Task brief » Copy out each line of the data that holds the string "pixels".

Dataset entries
____

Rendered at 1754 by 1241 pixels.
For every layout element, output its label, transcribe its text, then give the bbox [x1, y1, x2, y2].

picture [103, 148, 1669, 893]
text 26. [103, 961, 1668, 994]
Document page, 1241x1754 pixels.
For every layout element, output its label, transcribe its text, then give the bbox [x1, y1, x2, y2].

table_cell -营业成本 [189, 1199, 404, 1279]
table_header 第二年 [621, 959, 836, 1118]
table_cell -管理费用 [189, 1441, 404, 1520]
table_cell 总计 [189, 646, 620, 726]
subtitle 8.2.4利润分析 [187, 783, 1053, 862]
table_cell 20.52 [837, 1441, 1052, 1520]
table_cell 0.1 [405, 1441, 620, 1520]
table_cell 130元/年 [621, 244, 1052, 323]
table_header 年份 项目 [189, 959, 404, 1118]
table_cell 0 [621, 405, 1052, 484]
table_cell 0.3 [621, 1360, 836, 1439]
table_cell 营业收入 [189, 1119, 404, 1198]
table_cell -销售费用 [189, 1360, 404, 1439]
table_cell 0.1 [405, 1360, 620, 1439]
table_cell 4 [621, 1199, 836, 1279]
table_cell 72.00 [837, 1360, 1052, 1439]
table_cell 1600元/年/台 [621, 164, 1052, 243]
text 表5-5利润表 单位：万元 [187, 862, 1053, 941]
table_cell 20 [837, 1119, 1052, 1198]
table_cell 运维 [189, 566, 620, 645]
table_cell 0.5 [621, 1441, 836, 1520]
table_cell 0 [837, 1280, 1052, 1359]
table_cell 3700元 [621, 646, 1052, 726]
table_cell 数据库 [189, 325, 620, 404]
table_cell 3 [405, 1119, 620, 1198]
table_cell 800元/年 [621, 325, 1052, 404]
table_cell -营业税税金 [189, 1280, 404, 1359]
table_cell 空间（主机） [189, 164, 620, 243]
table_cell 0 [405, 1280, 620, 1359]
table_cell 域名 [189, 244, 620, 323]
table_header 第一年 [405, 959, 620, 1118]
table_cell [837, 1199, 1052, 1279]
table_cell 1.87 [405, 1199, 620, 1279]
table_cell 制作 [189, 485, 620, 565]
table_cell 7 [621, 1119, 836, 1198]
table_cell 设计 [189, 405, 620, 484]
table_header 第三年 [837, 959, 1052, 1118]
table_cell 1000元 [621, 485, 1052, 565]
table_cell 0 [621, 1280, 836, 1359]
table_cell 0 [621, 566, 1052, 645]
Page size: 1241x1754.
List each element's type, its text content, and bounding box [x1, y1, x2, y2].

____

Your solution »
Rendered at 1754 by 1241 pixels.
Document page, 1241x1754 pixels.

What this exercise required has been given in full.